57. When a guy hits your butt it means that he wants you sexually
58. Even if they refuse it all guys are ticklish on the ribs..
59. Guys love neck rubs and if he lets you keep doing it ..it means that he really likes you or his neck really hurts...
60. Guys will test the waters to see how far they can get with you. Even if he doesn't intend to it will happen. Know how far it is you want to let him go and he will respect that...after you let him know a couple times.
61. When a guy sacrifices his sleep and health just to be with you, he really likes you and wants to be with you as much as possible.
On the other hand, i got this from Naomi's blog.
Things from a male perspective but totally different angle. (?) O:
1.Sometimes we are not thinking about you. Live with it.
2.Sunday = sports. It's like the full moon or the changing of the tides. Let it be.
3.Don't cut your hair. Ever. Long hair is always more attractive than short hair. One of the big reasons guys fear getting married is that married women always cut their hair... and by then you're stuck with them.
4.Shopping is NOT a sport. And we are never going to think of it that way.
5.Crying is blackmail.
6.Ask for what you want. Let us be clear on this: Subtle hints do not work! Strong hints do not work! Obvious hints do not work! Just say it!
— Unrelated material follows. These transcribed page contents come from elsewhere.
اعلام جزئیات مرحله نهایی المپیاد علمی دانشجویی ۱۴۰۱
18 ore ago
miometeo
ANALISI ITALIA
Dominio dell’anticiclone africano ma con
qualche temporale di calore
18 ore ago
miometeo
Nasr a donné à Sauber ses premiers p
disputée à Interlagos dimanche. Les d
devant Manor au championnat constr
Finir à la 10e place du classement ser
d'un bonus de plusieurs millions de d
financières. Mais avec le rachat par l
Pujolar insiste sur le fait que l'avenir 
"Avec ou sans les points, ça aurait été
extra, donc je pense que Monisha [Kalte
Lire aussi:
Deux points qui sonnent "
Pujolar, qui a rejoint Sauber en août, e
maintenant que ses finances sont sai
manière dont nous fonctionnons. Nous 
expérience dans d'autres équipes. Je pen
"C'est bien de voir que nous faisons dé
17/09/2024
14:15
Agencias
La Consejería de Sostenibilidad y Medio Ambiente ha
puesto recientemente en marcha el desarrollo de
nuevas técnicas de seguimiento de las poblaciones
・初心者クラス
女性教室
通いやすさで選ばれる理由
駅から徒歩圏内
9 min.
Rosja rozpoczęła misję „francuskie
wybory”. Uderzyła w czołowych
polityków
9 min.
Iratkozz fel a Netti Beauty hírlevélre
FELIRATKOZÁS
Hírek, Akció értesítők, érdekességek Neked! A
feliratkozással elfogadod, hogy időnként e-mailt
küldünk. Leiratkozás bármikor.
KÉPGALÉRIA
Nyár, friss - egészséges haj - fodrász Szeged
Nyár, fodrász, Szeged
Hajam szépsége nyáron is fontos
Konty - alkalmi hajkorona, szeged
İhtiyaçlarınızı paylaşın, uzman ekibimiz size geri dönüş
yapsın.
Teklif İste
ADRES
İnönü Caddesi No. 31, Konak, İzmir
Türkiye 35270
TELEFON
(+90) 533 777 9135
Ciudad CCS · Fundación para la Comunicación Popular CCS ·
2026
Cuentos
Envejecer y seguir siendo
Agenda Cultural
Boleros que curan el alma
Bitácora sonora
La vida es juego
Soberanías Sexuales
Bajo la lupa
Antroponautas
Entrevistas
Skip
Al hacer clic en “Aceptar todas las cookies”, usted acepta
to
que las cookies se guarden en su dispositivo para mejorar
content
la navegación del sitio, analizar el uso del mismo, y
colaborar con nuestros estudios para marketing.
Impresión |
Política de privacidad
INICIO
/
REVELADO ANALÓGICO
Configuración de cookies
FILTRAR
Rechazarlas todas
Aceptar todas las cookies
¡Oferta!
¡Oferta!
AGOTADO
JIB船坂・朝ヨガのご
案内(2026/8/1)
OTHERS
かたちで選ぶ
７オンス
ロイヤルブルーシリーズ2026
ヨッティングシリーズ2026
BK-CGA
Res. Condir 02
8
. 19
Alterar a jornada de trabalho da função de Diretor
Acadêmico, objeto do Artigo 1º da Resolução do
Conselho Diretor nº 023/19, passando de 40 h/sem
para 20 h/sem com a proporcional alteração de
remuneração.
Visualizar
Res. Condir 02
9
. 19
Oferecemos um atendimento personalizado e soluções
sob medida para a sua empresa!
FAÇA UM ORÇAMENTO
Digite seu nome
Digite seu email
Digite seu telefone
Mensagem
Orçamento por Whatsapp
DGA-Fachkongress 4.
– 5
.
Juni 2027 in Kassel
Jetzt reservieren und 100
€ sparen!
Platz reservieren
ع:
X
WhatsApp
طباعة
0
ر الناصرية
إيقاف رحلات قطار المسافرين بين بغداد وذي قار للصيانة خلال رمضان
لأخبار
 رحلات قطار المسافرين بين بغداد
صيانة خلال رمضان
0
7.We don't remember dates. Mark birthdays and anniversaries on a calendar. Remind us frequently beforehand and don't assume our forgeting one is failing some sort of love-test.
8.Most guys own three pairs of shoes - tops. What makes you think we'd be any good at choosing which pair, out of thirty, would look good with your dress?
9.Men believe that yes and no are perfectly acceptable answers to almost every question.
10.Come to us with a problem only if you want help solving it. That's what we do. Sympathy is what your girlfriends are for.
11.If you won't dress like Victoria's Secret girls, don't expect us to act like soap opera guys.
12.If you think you're fat, you probably are. Don't ask us and force us to lie for reasons of self protection.
13.If something we said can be interpreted two ways, and one of the ways makes you sad or angry, we meant the other one.
14.Let us ogle. We are going to look anyway; it's genetic. (It doesn't mean we don't love you anymore. We're hard-wired to ogle.)
15.You can either ask us to do something or tell us how you want it done. Not both. If you already know best how to do it, just do it yourself.
16.Whenever possible, please say whatever you have to say during commercials... unless it's a sports car commercial.
17.Christopher Columbus did not need directions, and neither do we.
18.The relationship is never going to be like it was the first two months we were going out. Get over it.
19.ALL men see in only 16 colors, like Windows default settings. Peach, for example, is a fruit, not a color. Pumpkin is also a fruit. We have no idea what mauve is.
20.If it itches, it will be scratched. We do that.
21.We are not mind readers and never will be. Our lack of mind-reading ability is not proof of how little we care about you.
22.If we ask what is wrong and you say "nothing," we will act like nothing's wrong. We know you are lying, but figure you really want to punish us with your inscrutability.
23.If you ask a question you don't want an answer to, expect an answer you don't want to hear.
24.When we have to go somewhere, absolutely anything you wear is fine. Really.
25.Don't ask us what we're thinking about unless you are prepared to discuss the shotgun formation or monster trucks.
26.You have enough clothes.
27.You have too many shoes.
28.Foreign films are best left to foreigners. (Unless it's Bruce Lee or some war flick where it doesn't really matter what they're saying anyway.)